Here's a machine learning chip startup:
Chip startups come and go. Generally, we cover them because of novel architectures or potential for specific applications. But in some cases, like today, it is for those reasons and because of the people behind an effort to bring a new architecture into a crowded, and ultimately limited, landscape.
With $100 million in "patience money" from a few individual investors who believe in the future of sparse matrix-based computing on low-power and reprogrammable devices, Austin-based Knupath, has spent a decade in stealth mode designing and fabricating a custom digital signal processor (DSP) chip to target deep learning training, machine learning-based analytics workloads, and naturally, signal processing. The company, led by famed NASA administrator Dan Goldin, has already fulfilled a $20 million contract for its first generation DSP-based system and has an interesting roadmap ahead, which will include the integration of FPGAs, among other devices.
(Score: 0) by Anonymous Coward on Tuesday June 07 2016, @04:19PM
Whose FPGA?
Will there be an open source toolchain?
Is there any documentation available for writing open source tools for these chips?

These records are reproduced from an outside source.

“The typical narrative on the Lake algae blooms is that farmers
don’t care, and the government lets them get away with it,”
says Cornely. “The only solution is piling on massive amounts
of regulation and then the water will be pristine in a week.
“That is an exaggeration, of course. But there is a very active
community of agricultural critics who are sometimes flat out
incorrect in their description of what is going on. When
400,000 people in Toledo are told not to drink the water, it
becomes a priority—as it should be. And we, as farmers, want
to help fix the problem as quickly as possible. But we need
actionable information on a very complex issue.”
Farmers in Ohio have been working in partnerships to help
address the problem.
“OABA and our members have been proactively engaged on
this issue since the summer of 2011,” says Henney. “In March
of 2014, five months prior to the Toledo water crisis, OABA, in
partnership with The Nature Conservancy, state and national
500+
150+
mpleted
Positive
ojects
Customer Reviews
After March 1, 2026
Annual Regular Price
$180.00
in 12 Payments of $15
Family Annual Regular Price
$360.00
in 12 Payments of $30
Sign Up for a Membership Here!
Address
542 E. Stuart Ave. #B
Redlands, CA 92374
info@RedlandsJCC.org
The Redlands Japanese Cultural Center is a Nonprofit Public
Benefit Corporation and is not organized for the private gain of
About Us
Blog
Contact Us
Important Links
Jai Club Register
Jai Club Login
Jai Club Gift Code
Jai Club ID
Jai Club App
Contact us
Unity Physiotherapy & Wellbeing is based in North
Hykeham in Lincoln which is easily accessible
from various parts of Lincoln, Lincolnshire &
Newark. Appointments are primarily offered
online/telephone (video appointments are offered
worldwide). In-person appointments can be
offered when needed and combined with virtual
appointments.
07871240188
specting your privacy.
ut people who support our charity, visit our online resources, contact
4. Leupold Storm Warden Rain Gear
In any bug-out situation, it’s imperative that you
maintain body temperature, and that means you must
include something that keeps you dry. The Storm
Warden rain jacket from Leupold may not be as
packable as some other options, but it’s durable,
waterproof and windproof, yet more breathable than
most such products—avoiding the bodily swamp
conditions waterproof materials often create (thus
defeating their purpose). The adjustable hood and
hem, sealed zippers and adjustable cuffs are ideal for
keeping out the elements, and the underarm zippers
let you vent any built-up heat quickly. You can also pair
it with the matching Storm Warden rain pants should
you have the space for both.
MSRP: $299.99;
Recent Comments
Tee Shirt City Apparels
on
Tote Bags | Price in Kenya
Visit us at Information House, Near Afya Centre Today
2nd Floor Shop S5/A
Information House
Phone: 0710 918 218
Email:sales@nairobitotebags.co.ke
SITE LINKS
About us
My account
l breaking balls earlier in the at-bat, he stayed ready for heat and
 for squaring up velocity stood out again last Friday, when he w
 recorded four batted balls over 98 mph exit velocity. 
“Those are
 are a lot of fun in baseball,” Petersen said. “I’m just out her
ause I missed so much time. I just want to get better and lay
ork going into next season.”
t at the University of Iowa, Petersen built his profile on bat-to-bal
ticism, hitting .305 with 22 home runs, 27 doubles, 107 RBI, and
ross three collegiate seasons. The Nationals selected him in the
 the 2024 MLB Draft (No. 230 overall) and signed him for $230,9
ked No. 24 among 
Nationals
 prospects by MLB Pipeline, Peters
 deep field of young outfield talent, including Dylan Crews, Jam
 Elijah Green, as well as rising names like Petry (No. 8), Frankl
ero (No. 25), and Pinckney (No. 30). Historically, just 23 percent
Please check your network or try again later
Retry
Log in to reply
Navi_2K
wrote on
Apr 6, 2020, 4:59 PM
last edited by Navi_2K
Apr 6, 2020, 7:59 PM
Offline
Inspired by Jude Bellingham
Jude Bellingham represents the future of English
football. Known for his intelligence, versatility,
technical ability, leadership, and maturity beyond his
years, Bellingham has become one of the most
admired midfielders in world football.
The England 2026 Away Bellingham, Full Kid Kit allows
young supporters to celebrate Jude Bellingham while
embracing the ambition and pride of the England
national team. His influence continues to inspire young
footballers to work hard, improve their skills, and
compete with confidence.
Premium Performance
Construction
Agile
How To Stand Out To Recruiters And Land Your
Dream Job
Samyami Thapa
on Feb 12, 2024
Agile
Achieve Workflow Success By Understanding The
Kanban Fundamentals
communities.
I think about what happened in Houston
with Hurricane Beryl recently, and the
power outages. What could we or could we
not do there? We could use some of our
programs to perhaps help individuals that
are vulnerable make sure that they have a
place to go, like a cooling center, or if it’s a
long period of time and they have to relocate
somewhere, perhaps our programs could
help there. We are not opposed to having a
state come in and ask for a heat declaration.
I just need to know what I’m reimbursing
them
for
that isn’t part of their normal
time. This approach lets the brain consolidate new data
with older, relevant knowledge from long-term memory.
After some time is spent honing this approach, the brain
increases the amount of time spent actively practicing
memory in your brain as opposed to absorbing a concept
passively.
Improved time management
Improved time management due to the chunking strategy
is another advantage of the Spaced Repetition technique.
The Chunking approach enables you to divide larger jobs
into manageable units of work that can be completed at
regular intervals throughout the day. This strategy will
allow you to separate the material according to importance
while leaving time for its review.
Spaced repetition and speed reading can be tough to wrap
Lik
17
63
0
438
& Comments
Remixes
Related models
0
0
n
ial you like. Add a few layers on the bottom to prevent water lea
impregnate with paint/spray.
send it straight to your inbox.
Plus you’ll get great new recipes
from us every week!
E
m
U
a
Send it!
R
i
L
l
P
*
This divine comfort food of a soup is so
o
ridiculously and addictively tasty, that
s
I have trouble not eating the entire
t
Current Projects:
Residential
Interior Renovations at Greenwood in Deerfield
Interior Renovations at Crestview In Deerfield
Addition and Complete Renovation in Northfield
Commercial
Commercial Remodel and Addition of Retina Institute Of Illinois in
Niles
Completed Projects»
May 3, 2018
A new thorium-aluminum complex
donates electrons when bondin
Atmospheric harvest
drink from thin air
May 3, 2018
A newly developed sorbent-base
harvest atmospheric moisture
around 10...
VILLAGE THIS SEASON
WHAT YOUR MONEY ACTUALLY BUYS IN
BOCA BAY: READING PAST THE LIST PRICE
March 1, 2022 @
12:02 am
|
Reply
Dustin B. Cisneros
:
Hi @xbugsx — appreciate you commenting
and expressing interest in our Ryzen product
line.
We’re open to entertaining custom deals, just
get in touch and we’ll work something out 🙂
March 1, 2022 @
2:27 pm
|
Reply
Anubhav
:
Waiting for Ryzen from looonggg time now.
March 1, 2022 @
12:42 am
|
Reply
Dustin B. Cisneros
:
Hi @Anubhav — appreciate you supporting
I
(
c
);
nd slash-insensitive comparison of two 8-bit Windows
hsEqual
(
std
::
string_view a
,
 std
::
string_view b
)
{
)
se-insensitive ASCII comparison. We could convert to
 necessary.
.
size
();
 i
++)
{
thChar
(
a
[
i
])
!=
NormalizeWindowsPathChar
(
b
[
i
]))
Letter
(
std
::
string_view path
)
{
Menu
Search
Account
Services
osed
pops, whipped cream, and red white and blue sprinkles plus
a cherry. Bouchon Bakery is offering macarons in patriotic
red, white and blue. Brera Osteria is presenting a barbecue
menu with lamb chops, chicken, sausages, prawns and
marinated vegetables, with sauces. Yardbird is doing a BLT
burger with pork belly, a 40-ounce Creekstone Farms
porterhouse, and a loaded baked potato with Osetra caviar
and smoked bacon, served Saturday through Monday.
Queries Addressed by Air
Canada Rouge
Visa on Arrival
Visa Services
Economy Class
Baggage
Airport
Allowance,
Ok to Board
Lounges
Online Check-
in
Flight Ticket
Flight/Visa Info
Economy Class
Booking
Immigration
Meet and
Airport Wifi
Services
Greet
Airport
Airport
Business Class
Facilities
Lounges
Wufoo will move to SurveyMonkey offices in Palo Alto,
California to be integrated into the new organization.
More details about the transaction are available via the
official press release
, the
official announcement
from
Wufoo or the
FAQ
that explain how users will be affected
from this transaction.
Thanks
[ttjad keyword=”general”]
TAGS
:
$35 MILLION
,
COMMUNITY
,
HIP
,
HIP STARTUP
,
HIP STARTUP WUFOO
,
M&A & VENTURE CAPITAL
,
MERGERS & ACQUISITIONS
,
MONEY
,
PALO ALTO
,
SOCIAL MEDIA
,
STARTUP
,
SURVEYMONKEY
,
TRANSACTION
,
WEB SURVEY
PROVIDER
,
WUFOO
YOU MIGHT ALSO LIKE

(Score: 1) by WillR on Tuesday June 07 2016, @06:04PM
They've had $100 million in investments and been working for 10 years and they're only breaking radio silence now? And the CEO is someone who would have invaluable contacts in Washington and years of experience negotiating big federal purchase contracts? Their first and best customer is probably the good old No Such Agency.
(Score: 2) by Dunbal on Tuesday June 07 2016, @07:53PM
100 million for 10 years? Why they could almost have made a space game [robertsspaceindustries.com] by now!
(Score: 2, Informative) by Anonymous Coward on Tuesday June 07 2016, @07:58PM
From the interesting fa,
> Such a system is scalable to 512,000 chips. Each chip has 256 tDSP cores (the “t” is for “tiny” with a single ARM management core). The latency story is a compelling one, with rack to rack latency of 400 nanoseconds (as good as the fastest Ethernet today)—all with the ability to handle sparse matrix computations efficiently and especially.
and,
> ...All of this leads to aggregate memory bandwidth of 3.7 terabytes per second across the machine. On the scalability front then, each little “cluster” has the memory shared among the DSPs so the memory bandwidth numbers scale proportionally to the number of chips (adding more means adding more memory and memory bandwidth into the system).
This is big stuff, you probably aren't going to be programming it in your basement. (unless you have a pretty special basement?)